Coughran v. Hickox

348 P.2d 724, 82 Idaho 18, 1960 Ida. LEXIS 178
CourtIdaho Supreme Court
DecidedJanuary 20, 1960
Docket8695
StatusPublished
Cited by29 cases

This text of 348 P.2d 724 (Coughran v. Hickox) is published on Counsel Stack Legal Research, covering Idaho Supreme Court primary law. Counsel Stack provides free access to over 12 million legal documents including statutes, case law, regulations, and constitutions.

Bluebook
Coughran v. Hickox, 348 P.2d 724, 82 Idaho 18, 1960 Ida. LEXIS 178 (Idaho 1960).

Opinion

TAYLOR, Chief Justice.

This action arose out of an intersection collision which occurred July 22, 1956. Plaintiff (appellant) was driving his automobile east on an oiled or hard-surfaced highway. Defendant (respondent) was driving his pickup truck south on a graveled highway. The two vehicles collided in an intersection where the two highways cross. Such intersection and highways are within the Golden Gate highway district *21 in Canyon county. Defendant was secretary of the district and as such he had recorded and signed minutes of the proceedings of the board of directors at a meeting held January 5, 1959, at which the board adopted a resolution “establishing all side roads leading into oiled roads in the dist., not state highways, as stop roads.” Although the evidence is conflicting as to whether stop signs had been posted at' the intersection prior to the collision, the evidence establishes that there were no stop signs posted at the intersection on the day of the collision.

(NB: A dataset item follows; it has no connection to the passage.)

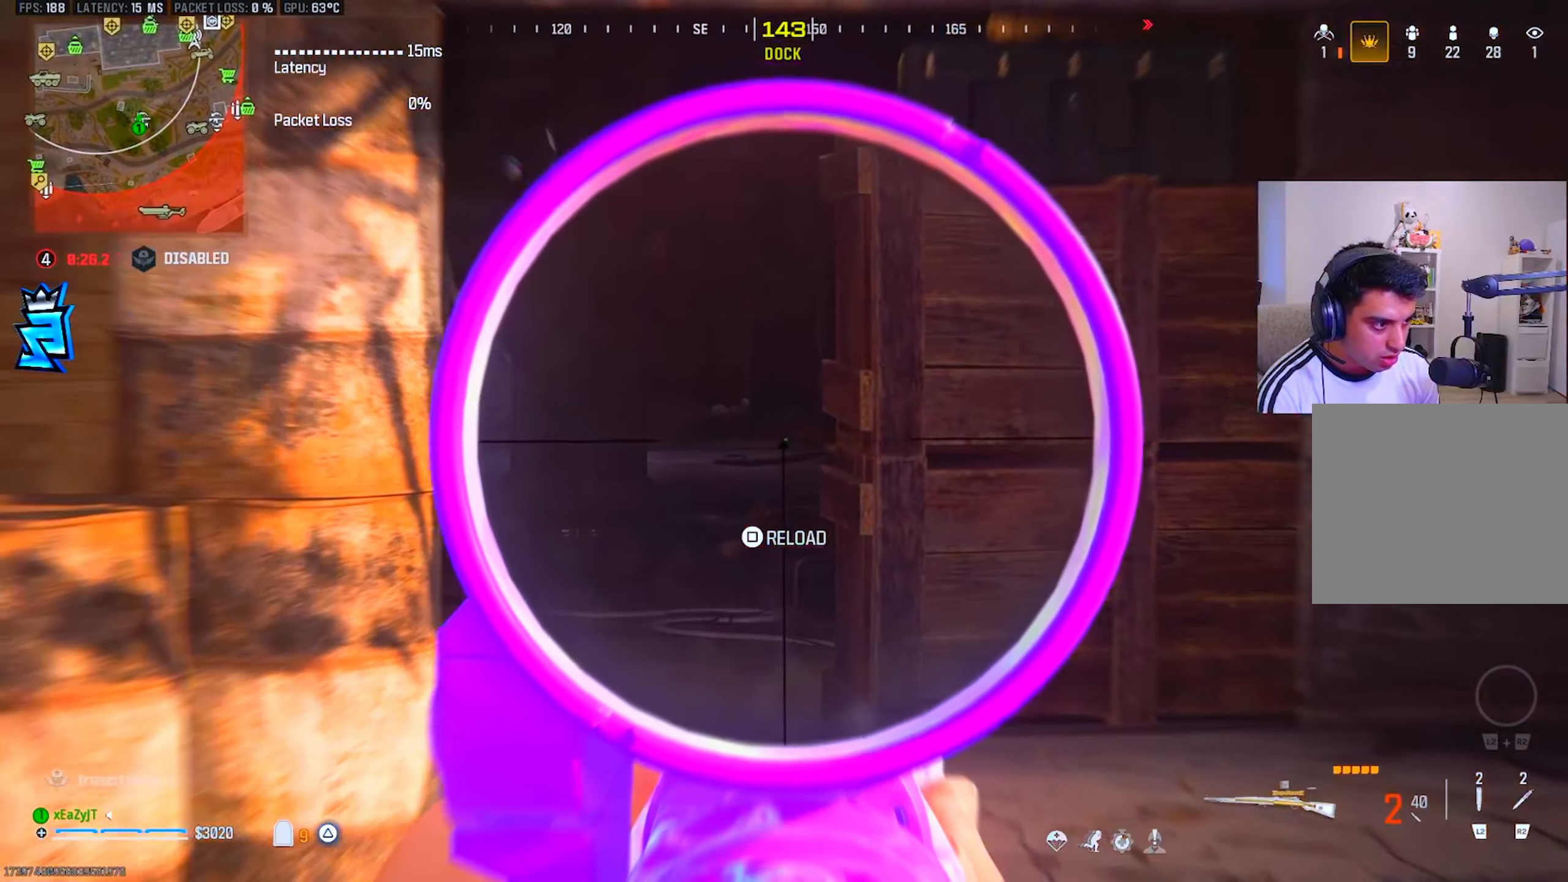
{"buttons": ["L1", "L3"], "left_stick": "up-left", "right_stick": "center", "events": []}
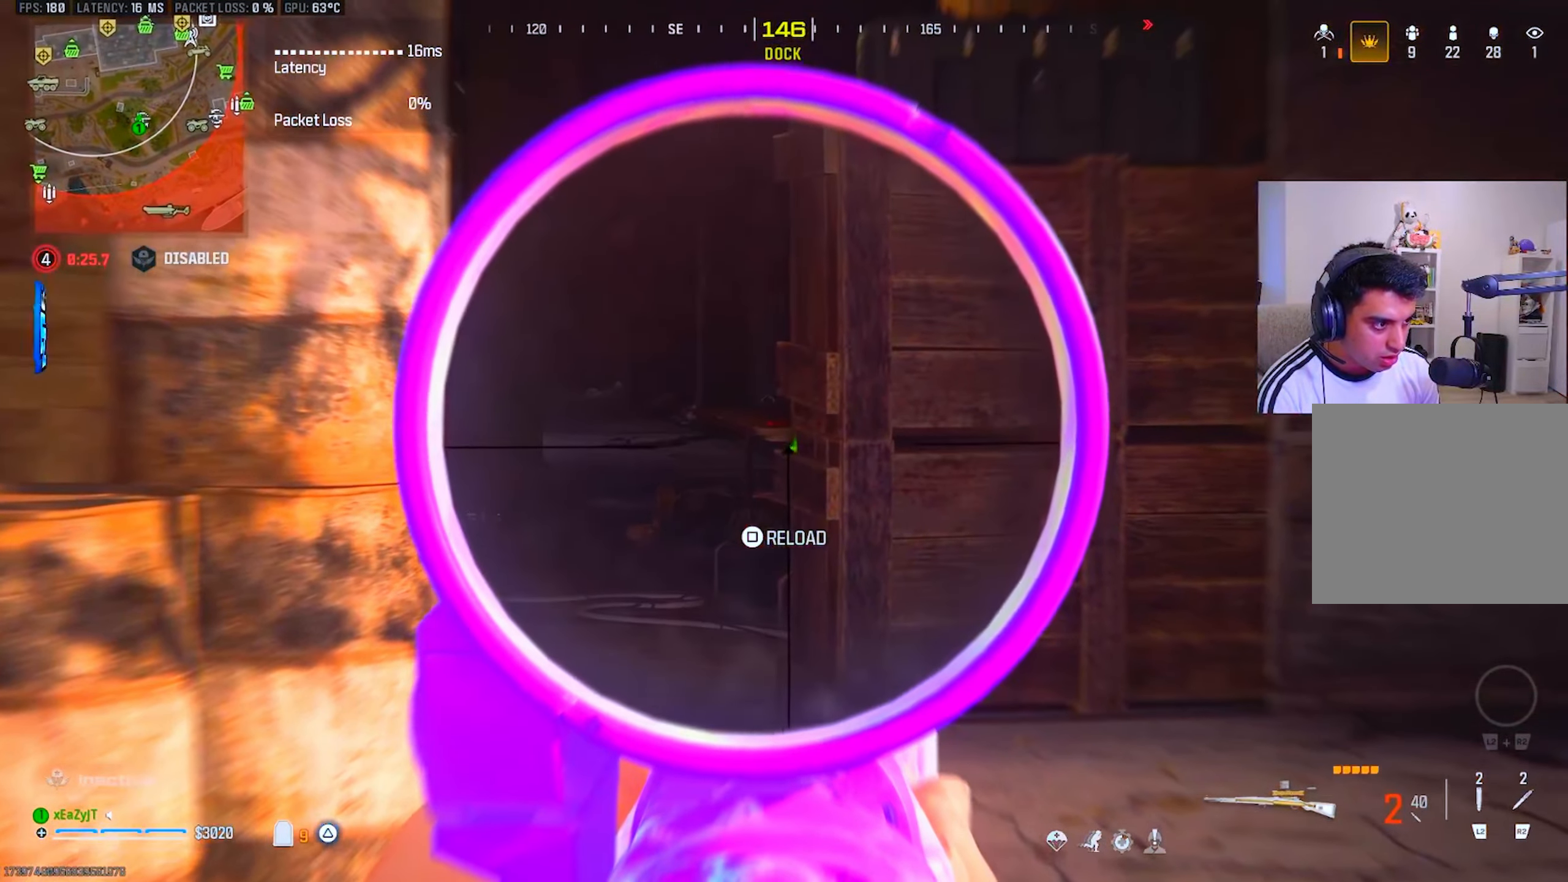
{"buttons": ["L1", "L3"], "left_stick": "up-left", "right_stick": "center", "events": []}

Each party alleged that he entered the intersection first, and each charged the other with negligence in failing to yield the right of way. In addition, plaintiff alleged that he approached the intersection on a through highway and on defendant’s right. Defendant alleged that plaintiff approached the intersection at an unsafe and dangerous rate of speed in excess of 45 miles per hour, and that plaintiff’s view of the highway, on which defendant was approaching, was obstructed by vegetation growing along the highway. Plaintiff testified he was traveling about 35 miles per hour. Defendant testified that plaintiff was traveling 60 miles per hour and that he, defendant, was traveling about 25 miles per hour.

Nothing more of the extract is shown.